ACTIVITY - Return, word for word, the part of the entries below that opens with the line containing "ÚLTIMAS NOTICIAS" and runs through the end of the entries. Leave the pictures out.

[DATA TO USE — start]

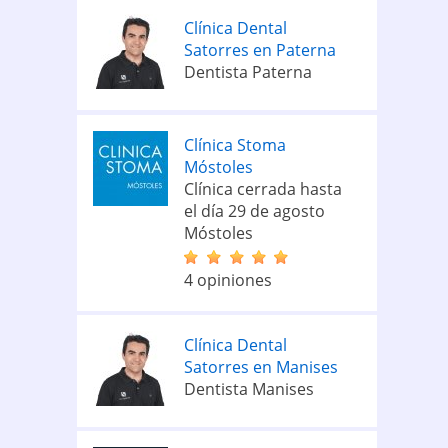
Clínica Dental
Satorres en Paterna
Dentista Paterna
Clínica Stoma
Móstoles
Clínica cerrada hasta
el día 29 de agosto
Móstoles
4 opiniones
Clínica Dental
Satorres en Manises
Dentista Manises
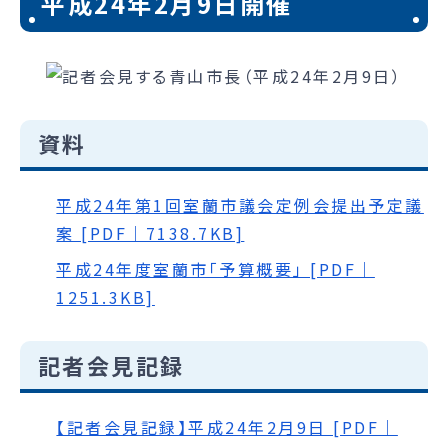
平成24年2月9日開催
資料
平成24年第1回室蘭市議会定例会提出予定議
案 [PDF｜7138.7KB]
平成24年度室蘭市「予算概要」 [PDF｜
1251.3KB]
記者会見記録
【記者会見記録】平成24年2月9日 [PDF｜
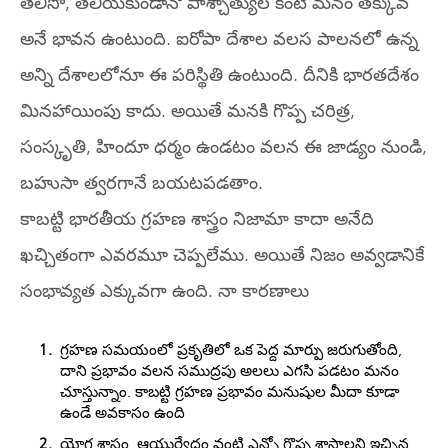
తెలిసో, తెలియకుండానో పాశ్చాత్యుల కంటే మనం తక్కువ
అనే భావన ఉంటుంది. ఐరోపా దేశాల వలస పాలనలో ఉన్న
అన్ని దేశాలలోనూ ఈ పరిస్థితి ఉంటుంది. దీనికి భారతదేశం
మినహాయింపు కాదు. అయితే మనకి గొప్ప చరిత్ర,
సంస్కృతి, హిందూ ధర్మం ఉండటం వలన ఈ జాడ్యం నుండి,
బహుసా త్వరగానే బయటపడతాం.
కాబట్టి భారతీయ గ్రహణ శాస్త్రం నిజామా కాదా అనేది
ఖచ్చితంగా ఎవరమూ చెప్పలేము. అయితే నిజం అవ్వడానికే
సంభావ్యత ఎక్కువగా ఉంది. నా కారణాలు
గ్రహణ సమయంలో ప్రకృతిలో ఒక పెద్ద మార్పు జరుగుతోంది,
దాని ప్రభావం వలన సముద్రపు అలలు ఎగసి పడటం మనం
చూస్తున్నాం. కాబట్టి గ్రహణ ప్రభావం మనుషుల మీదా కూడా
ఉండే అవకాసం ఉంది
యోగ శాస్త్రం, ఆయుర్వేదం వంటి ఎన్నో గొప్ప శాస్త్రాలని ఇచ్చిన,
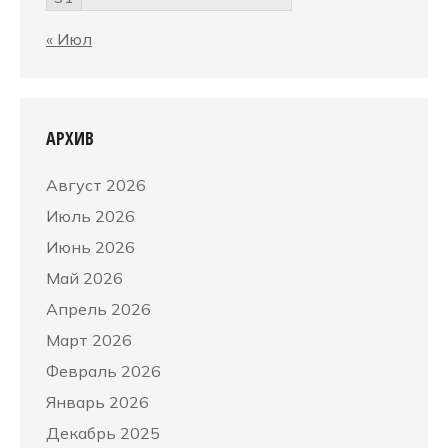
« Июл
АРХИВ
Август 2026
Июль 2026
Июнь 2026
Май 2026
Апрель 2026
Март 2026
Февраль 2026
Январь 2026
Декабрь 2025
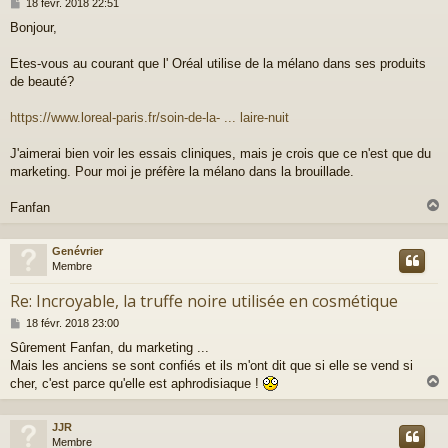
M
18 févr. 2018 22:51
e
Bonjour,
s
s
a
Etes-vous au courant que l' Oréal utilise de la mélano dans ses produits
g
de beauté?
e
https://www.loreal-paris.fr/soin-de-la- ... laire-nuit
J'aimerai bien voir les essais cliniques, mais je crois que ce n'est que du
marketing. Pour moi je préfère la mélano dans la brouillade.
Fanfan
Genévrier
t
Membre
Re: Incroyable, la truffe noire utilisée en cosmétique
M
18 févr. 2018 23:00
e
Sûrement Fanfan, du marketing ...
s
Mais les anciens se sont confiés et ils m'ont dit que si elle se vend si
s
a
cher, c'est parce qu'elle est aphrodisiaque !
g
e
JJR
t
Membre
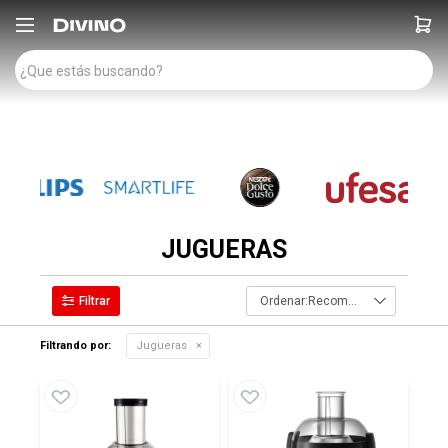

JUGUERAS
Recomendados
Filtrando por:
Jugueras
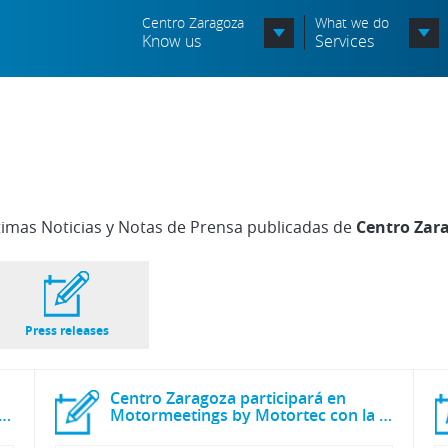
Centro Zaragoza
What we do
Know us
Services
Organization chart
Órganos Consultivos
Associated Entities
timas Noticias y Notas de Prensa publicadas de
Centro Zar
Política de seguridad de la
información
Política de seguridad vial
Press releases
Política medioambiental
Centro Zaragoza participará en
obre “Manipulación segura del VE” en Motortec
Motormeetings by Motortec con la impartición de dos webinars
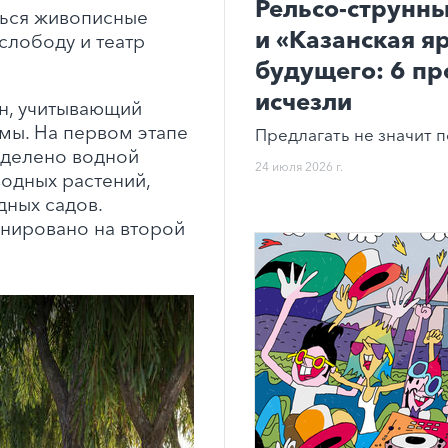
Рельсо-струнны
ться живописные
и «Казанская я
слободу и театр
будущего: 6 пр
исчезли
н, учитывающий
мы. На первом этапе
Предлагать не значит п
уделено водной
24 июля 2026 г.
одных растений,
ных садов.
нировано на второй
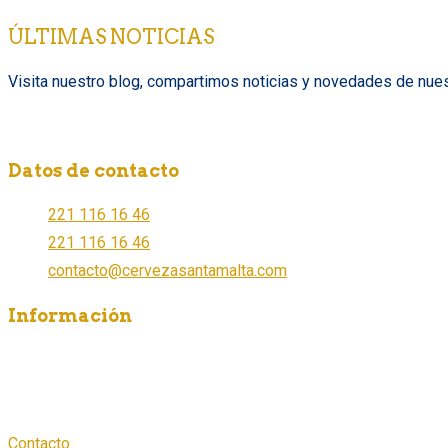
ÚLTIMAS NOTICIAS
Visita nuestro blog, compartimos noticias y novedades de nues
Datos de contacto
221 116 16 46
221 116 16 46
contacto@cervezasantamalta.com
Información
¿Dónde comprar?
¿Cómo ser distribuidor?
Aviso de Privacidad
Contacto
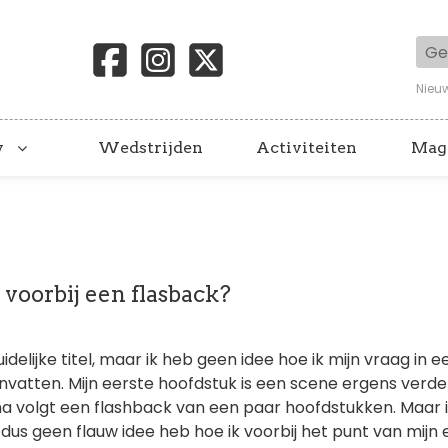
Geb
Nieu
y
Wedstrijden
Activiteiten
Mag
e voorbij een flasback?
delijke titel, maar ik heb geen idee hoe ik mijn vraag in e
nvatten. Mijn eerste hoofdstuk is een scene ergens verde
a volgt een flashback van een paar hoofdstukken. Maar i
dus geen flauw idee heb hoe ik voorbij het punt van mijn 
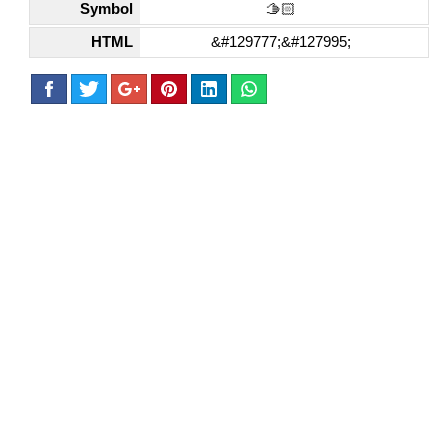
Symbol
🫱🏻
HTML
&#129777;&#127995;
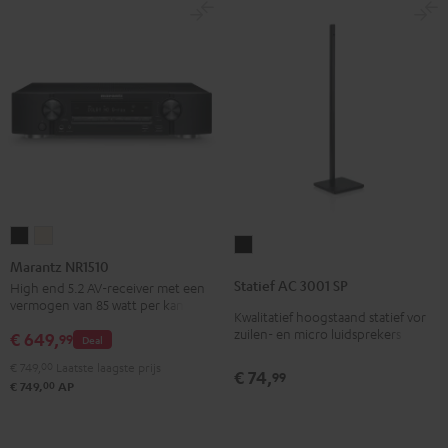
Marantz
Marantz
Statief
NR1510
NR1510
Marantz NR1510
AC
Zwart
Silver-
Statief AC 3001 SP
High end 5.2 AV-receiver met een
3001
vermogen van 85 watt per kanaal
Gold
Kwalitatief hoogstaand statief vor
SP
zuilen- en micro luidsprekers
€ 649,
99
Deal
Zwart
€ 749,
00
Laatste laagste prijs
€ 74,
99
00
€ 749,
AP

[DATA TO USE — finish]

SOLVED EXERCISE -
ÚLTIMAS NOTICIAS
Visita nuestro blog, compartimos noticias y novedades de nues
Datos de contacto
221 116 16 46
221 116 16 46
contacto@cervezasantamalta.com
Información
¿Dónde comprar?
¿Cómo ser distribuidor?
Aviso de Privacidad
Contacto
Geb
Nieu
y
Wedstrijden
Activiteiten
Mag
e voorbij een flasback?
delijke titel, maar ik heb geen idee hoe ik mijn vraag in e
nvatten. Mijn eerste hoofdstuk is een scene ergens verde
a volgt een flashback van een paar hoofdstukken. Maar i
dus geen flauw idee heb hoe ik voorbij het punt van mijn 
Symbol
🫱🏻
HTML
&#129777;&#127995;
Marantz
Marantz
Statief
NR1510
NR1510
Marantz NR1510
AC
Zwart
Silver-
Statief AC 3001 SP
High end 5.2 AV-receiver met een
3001
vermogen van 85 watt per kanaal
Gold
Kwalitatief hoogstaand statief vor
SP
zuilen- en micro luidsprekers
€ 649,
99
Deal
Zwart
€ 749,
00
Laatste laagste prijs
€ 74,
99
00
€ 749,
AP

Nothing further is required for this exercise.